Comments on Samizdata quote of the day

I was going to note a "decent politician", but a member of the HoL is not really a politician in the regular sense, is he?


Posted by Alisa at April 7, 2009 08:52 AM

Indeed Alisa, which is why in principle the House of Lords has much to commend it. One is far more likely to hear truth spoken there than in the democratically sanctified and vastly more powerful House of Commons.


Posted by Perry de Havilland at April 7, 2009 10:04 AM

Just proves once again that democracy is overrated.


Posted by Nick at April 7, 2009 10:17 AM

Perry:

One is far more likely to hear truth spoken there than in the democratically sanctified and vastly more powerful House of Commons.
Hear? The man spoke 5 days ago, and it is nowhere in the MSM, as far as Google can tell. Unfortunately, unlike Guy, most people don't regularly peruse the Parliament Publications website. OTOH, when...(his name eludes me now)...the now famous MEP gave Brown his much deserved kicking, it was all over the place. That was my only point. I still agree with you though that any time truth is spoken it is cause for celebration, and a Lord still has larger and more attentive audience than a regular Joe. Good on him.


Posted by Alisa at April 7, 2009 10:35 AM
Hear? The man spoke 5 days ago, and it is nowhere in the MSM, as far as Google can tell.
Time to put the Lords onto YouTube, a la Daniel Hannan(Link). Yet another reason to commend the prolific mises.org(Link) and lewrockwell.com(Link)
Posted by Marc Sheffner at April 7, 2009 11:40 AM

I don't know, Marc. Hannan's speech was first picked up by the MSM, IIRC, and only then it spilled over to YT (I could be wrong). Still and regardless, couldn't hurt either.


Posted by Alisa at April 7, 2009 02:18 PM

I've been chuntering away to all and sundry lately about restating libertarianism as based around a concept of consent, rather than the more famous formulation regarding "force or fraud". While state data-gathering is force, that's a poor word to use. Focussing on "consent", the violation of which in this context is obvious, is a much clearer formula.

Makes a change from class consciousness, anyway :)


Posted by Ian B at April 7, 2009 02:27 PM

What the earl says is true, and that must be why the state generally doesn't seem too interested in prosecuting identity theft - "because the core statistics of our unique lives" are of no interest to them beyond the power to tax. They get what they want out of us through those core statistics and that is all that matters. More anarcho-tyranny.
My neighbor had her identity stolen, spend countless hours researching what to do next, did all that, eventually found the person in an identifiable location not 100 miles away and the cops do nothing. The shit isn't arrested or cited or anything. They just don't care - they meaning the state.
What that means is that identity theft ISN'T a crime. Until the state regularly prosecutes for it, it isn't a crime. Smoke pot and you get hammered. Steal money, time, data, etc from someone through identity theft and you get a pass.

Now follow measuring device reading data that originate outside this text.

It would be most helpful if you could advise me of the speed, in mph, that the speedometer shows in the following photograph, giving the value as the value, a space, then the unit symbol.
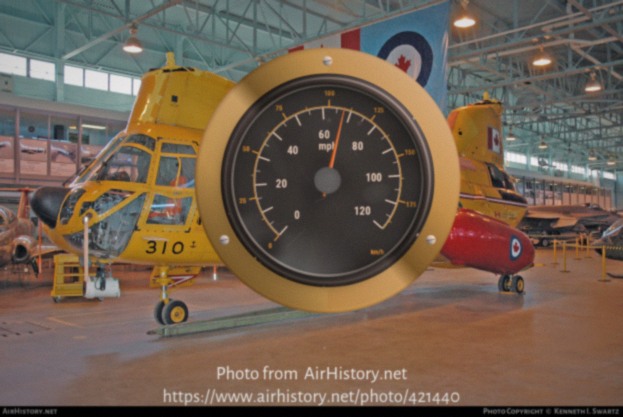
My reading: 67.5 mph
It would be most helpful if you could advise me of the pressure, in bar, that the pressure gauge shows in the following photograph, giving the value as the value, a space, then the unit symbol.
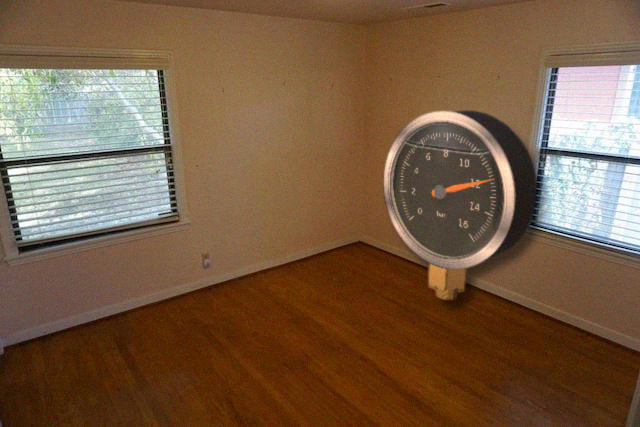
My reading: 12 bar
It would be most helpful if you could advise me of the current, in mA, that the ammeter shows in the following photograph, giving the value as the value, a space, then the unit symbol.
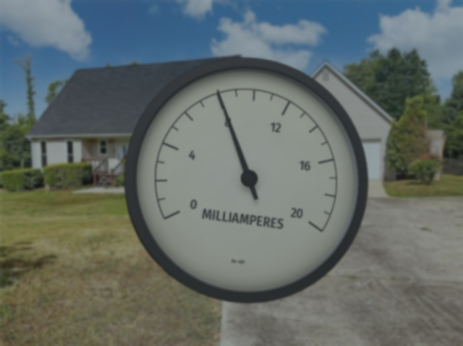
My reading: 8 mA
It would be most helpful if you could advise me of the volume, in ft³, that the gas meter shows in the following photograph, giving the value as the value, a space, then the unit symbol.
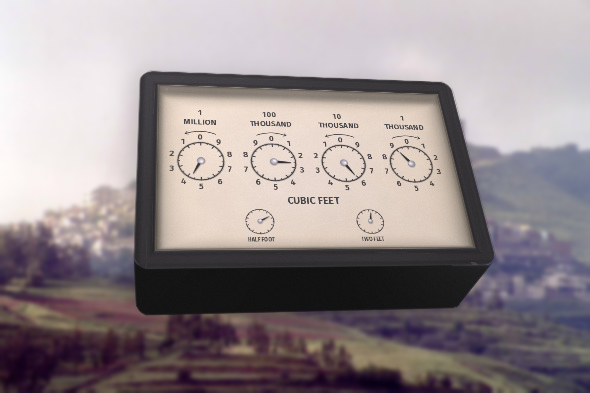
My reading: 425900 ft³
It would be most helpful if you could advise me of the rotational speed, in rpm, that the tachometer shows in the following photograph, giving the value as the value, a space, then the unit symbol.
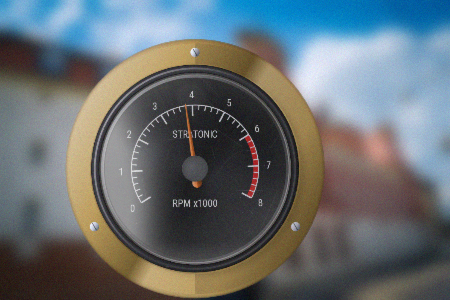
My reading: 3800 rpm
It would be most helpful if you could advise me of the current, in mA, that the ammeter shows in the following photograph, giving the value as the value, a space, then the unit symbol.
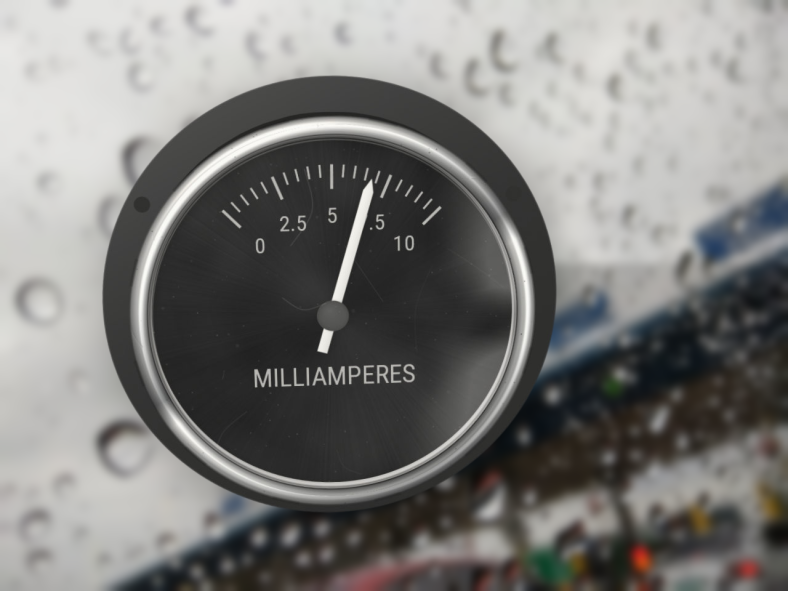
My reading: 6.75 mA
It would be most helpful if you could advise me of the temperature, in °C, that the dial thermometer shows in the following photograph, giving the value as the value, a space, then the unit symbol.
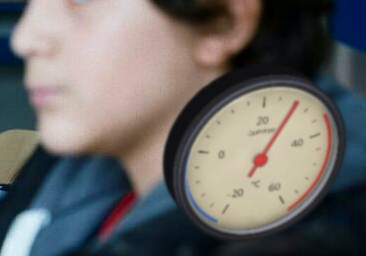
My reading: 28 °C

Posted by darthlaurel at April 7, 2009 04:47 PM

Consent is important Ian B

That tosspot Walter B. (the man who was NOT the "founder of the Economist" as is so often claimed) used to sneer at a "old women" who had said that the government had no right to demand to know how many people lived in her house (the first census 1801).

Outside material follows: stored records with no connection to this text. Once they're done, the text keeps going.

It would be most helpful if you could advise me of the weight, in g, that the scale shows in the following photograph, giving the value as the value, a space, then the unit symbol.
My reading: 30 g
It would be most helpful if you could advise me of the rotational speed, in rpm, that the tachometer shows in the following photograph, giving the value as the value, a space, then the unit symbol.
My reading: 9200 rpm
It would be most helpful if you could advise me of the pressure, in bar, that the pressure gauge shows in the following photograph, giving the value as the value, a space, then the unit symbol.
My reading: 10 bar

But, of course, the "old women" was quite correct.

But there is also the point about "consent" in relation to the funding.

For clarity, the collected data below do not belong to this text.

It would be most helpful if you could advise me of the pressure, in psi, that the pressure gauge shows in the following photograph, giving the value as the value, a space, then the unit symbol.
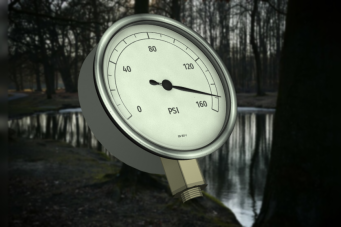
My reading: 150 psi
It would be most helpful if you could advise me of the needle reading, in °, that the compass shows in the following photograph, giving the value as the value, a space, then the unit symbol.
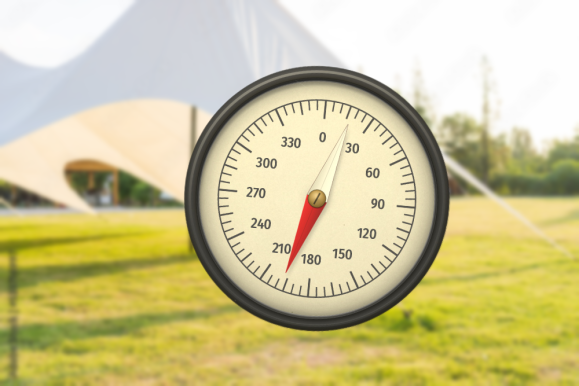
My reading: 197.5 °
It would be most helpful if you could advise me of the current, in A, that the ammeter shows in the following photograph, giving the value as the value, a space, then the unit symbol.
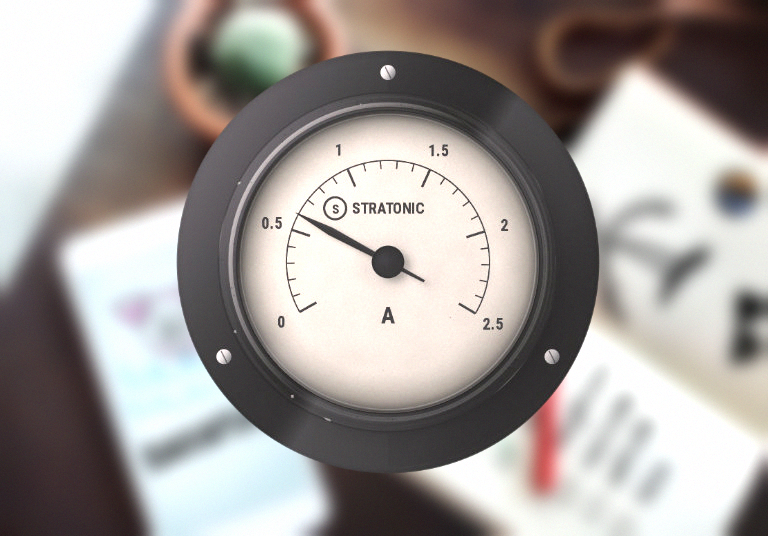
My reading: 0.6 A
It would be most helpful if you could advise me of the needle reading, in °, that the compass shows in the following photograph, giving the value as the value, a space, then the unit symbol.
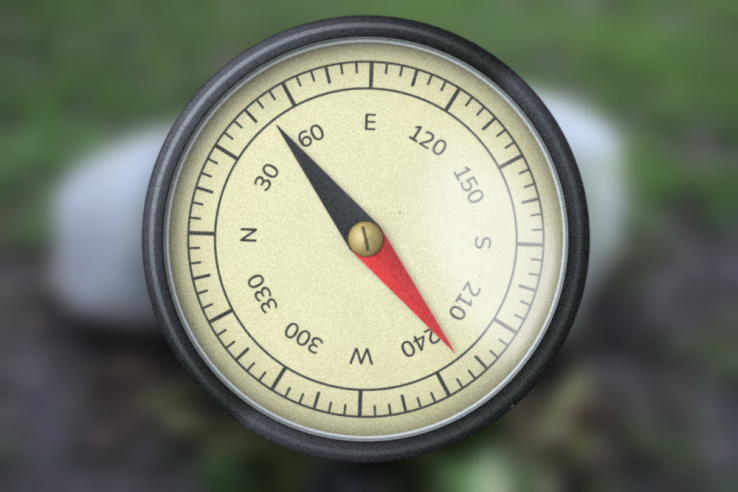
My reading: 230 °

For example, if every agreed to provide the information demanded by the Births, Marriages and Deaths (Registration) Act of 1836, it would still be wrong.

Because the money to fund the administration of the Act, is tax money - taken without individual consent.

The John Locke trick (of suddenly, in the Second Treatise, going from individual consent to supposed majority consent via Parliament,) is just that - a trick. And for centuries before the 17th, thinkers had understood that one should not jump from individual to majority (or supposed majority) consent. Gough (Oriel if my memory serves) pointed this out about sixty years ago - I still think his little Oxford book on Locke is the best.


Posted by Paul Marks at April 7, 2009 05:45 PM

As for the House of Lords - it reminds me what an over rated thinker Thomas Paine is (sorry Glenn Beck - but Paine is an over rated thinker).

Specifically the famous line:

"Hereditary legislators are as absurd as hereditary mathematicians".

Even leaving aside the basic point that making more "legislation" is not what the House of Lords is about, are "elected mathematicians" better? Mathematicians with no skill in mathematics - but plenty of skill in flattering (lying to) voters.

Typical Thomas Paine - sounds clever, but when one thinks about it the idea is wrong.